The study, published in several parts in recent issues of the Journal of the American Medical Assn. and the Journal of Clinical Psychiatry, marks an ambitious effort by top researchers in the field to gain insight into the little-explored area of chronic depression. Only a few studies have been done on the impact of an initial course of treatment, and only one other study has attempted to follow chronically depressed people after their first phase of treatment to see how they fared over a longer period of time.
Moreover, until the new study, there was no information that documented how chronically depressed people fared when treated with Prozac and other antidepressants in a class of drugs known as Selective Serotonin Reuptake Inhibitors. SSRIs are the preferred treatment for many forms of depression because they cause fewer side effects than older classes of medications.
In the study, 635 patients were treated with either the SSRI sertraline or the older antidepressant called imipramine. The patients were generally people who had struggled with depression most of their adult lives. About 25% also had coexisting conditions, such as alcoholism or drug addiction, anxiety or panic disorder. Only 43% had ever received any treatment for their depression.
The study showed that 52% of the individuals responded to either sertraline or imipramine. Patients taking the imipramine were twice as likely to stop the treatment because of side effects from the medication.

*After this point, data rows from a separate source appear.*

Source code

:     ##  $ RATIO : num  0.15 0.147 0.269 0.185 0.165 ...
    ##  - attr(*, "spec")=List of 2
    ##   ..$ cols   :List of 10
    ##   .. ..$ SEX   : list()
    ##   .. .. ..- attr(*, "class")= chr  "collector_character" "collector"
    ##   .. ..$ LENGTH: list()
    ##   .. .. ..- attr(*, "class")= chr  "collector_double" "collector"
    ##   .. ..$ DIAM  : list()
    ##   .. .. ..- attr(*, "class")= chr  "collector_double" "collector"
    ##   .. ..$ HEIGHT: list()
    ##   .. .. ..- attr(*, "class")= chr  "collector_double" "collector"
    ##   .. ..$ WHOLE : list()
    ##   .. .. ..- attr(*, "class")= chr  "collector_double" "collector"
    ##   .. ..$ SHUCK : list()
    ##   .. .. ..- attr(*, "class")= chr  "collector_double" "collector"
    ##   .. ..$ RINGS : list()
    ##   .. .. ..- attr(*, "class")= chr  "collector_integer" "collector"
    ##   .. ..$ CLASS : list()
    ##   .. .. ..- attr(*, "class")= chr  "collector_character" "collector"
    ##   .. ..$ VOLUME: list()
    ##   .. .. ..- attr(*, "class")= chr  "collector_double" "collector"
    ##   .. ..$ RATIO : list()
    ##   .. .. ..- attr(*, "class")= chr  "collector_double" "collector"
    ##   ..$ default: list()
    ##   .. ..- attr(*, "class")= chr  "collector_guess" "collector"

"Other smaller studies had hinted at this. But this is the largest and most carefully done study of its kind," said Thase, a professor of psychiatry at the University of Pittsburgh. "This pushes the evidence over the top."
Another part of the study explored how these patients fared in a second phase of maintenance treatment over 16 weeks. Of the 77 patients taking sertraline, only 6% relapsed after 18 months, contrasted with 23% of the 84 people who took a placebo.
While the rate of recovery was high, the study did show that patients with chronic depression need somewhat longer to recover. It's also clear that the patients need to stay on the medication for at least two years.
"We've shown that a minimum of 18 months of maintenance therapy is needed after the initial seven months of treatment," Keller said.
It's not known whether some--or all--people with chronic depression will need lifelong therapy.
But, Keller said: "In the absence of data, I would continue to treat them unless they develop difficulty taking the medication or unless they were insistent that they wouldn't stay on the drug."